Muhteşen geceyle ilgili geç de olsa bir özet geçeyim de en birincil görevimi geç de olsa yerine getireyim
😀
Diplomatic Immunity, dinleyenleri şaşırtmayı amaçlamıyordu o gece. Bugun bu işe yeni başlayan, aynı ayarda iş yapmayı hedefleyen her grubun playlistinin neredeyse %70'ini oluşturan klasik D.I. repertuarı her zamanki gibi bizimleydi ve fakat şimdi "piyasa" diye adlandırdığımız bu parçaları ilk çalan gruplardan olmanın verdiği bir haklı duruş vardı ki buna "kimseye kendini kanıtlamaya zorunlu olmama"nın verdiği rahatlığı da eklediğinizde ortaya tadından yenmeyecek bir D.I. gecesi daha çıkıyordu işte. Birkaç parçada Alp'e bilumum prompterlik ve suflörlük hizmetini sunmus olmaktansa ayrıca gurur duyuyorum
🙂
Ara verdiklerinde nihayet Menekşe'yle de tanışabildim, mutluyum. Kendisiyle ayaküstü pek çok konunun üstünden geçme fırsatı bulduk 5
dakikada ki Koray'in deyimiyle "bu piyasayi yönlendiren en onemli 2 kisi" sıfatını da hak ettiğimizi o sırada hisseder gibi oldum ben.
🙂
Bir ara ben yine fotograf çekiyordum ki Pamela'nin süper hitlerinden İstanbul'u çalmaya başladılar. Çok komik ve çiğ duracak belki ama bunu ancak
şöyle tarif edebilirim; "Bir de baktım ki sahnedeyim!" D.I. sahnesinde daha önce konuk sanatçı olarak sadece Teoman'i görmüş olan
bendeniz, elbette ki kendimi -Pam'in deyimiyle- şapşahane hissettim. Bu rüyanın gerçekleşmesinde emeği geçen D.I. elemanlarına sonsuz şükranlarımı sunarım
🙂 Kelimeler yetmiyor zira o hissiyati anlatmaya...

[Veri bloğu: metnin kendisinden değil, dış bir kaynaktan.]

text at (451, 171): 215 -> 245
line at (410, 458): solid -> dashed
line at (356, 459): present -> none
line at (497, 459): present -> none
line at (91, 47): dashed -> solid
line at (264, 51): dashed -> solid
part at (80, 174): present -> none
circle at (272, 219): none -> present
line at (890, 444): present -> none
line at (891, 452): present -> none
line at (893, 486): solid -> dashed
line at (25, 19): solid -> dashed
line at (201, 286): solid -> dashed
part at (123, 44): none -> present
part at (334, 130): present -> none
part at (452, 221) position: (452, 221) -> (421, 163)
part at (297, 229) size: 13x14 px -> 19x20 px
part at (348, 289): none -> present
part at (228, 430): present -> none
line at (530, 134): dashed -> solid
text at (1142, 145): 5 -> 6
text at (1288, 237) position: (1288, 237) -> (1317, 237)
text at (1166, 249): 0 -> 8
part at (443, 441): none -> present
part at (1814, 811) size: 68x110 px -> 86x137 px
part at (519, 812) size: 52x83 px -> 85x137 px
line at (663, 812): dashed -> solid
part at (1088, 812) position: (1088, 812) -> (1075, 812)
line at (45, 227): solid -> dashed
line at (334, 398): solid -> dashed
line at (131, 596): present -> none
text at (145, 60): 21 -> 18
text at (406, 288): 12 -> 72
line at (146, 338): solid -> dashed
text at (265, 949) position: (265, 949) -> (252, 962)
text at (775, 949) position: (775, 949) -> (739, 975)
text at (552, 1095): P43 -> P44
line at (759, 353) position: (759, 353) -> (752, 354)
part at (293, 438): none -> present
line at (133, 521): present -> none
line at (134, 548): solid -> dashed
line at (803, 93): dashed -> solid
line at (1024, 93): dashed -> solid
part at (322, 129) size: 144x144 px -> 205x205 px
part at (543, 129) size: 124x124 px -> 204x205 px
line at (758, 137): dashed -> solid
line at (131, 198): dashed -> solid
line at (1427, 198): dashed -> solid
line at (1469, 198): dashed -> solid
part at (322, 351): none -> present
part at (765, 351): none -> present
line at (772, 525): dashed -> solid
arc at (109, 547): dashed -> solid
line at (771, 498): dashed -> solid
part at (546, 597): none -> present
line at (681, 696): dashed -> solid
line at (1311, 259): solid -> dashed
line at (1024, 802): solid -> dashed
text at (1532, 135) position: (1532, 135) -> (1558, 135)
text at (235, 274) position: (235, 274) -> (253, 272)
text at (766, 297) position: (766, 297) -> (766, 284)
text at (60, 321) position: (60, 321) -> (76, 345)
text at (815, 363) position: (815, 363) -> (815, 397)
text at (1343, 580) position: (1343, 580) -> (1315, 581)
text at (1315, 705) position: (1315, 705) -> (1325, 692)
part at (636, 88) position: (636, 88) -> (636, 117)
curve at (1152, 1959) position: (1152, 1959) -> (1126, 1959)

Program bitmek bilmedi her zamanki gibi, biz de bitsin istemiyorduk zaten. Yine tam o an akla gelen
parçalardan alıntılar yapıldı, şarkıdan şarkıya atlandı, sahneden neredeyse hepsi tanıdık olan seyirciyle bire bir iletişim kuruldu(laf atıldı yani
🙂), Barış Menküer sahneye davet edildi ve son parçayı
onun sol, Eralp'in da sağ kolu çaldı("nasil yani?"
🙂 ), son parçalar birer birer ithaf edildi, grup elemanları hepimizin tanımasina rağmen tek tek takdim edildi, kesinlikle hakettikleri alkışlarını aldılar, derken bu güzel gece de 11 Kasım sabahına dönüştü...ve rüya bitti...30 Kasım'a kadar...
Not:Bu yazının orijinal uzunlukta olanına ve gecenin fotoğraflarına
http://launch.groups.yahoo.com/group/artun_erturk/ adresinden ulaşabilirsiniz.
😀
Not2:Özgur Mayadag adlı şahsiyeti tanımam etmem.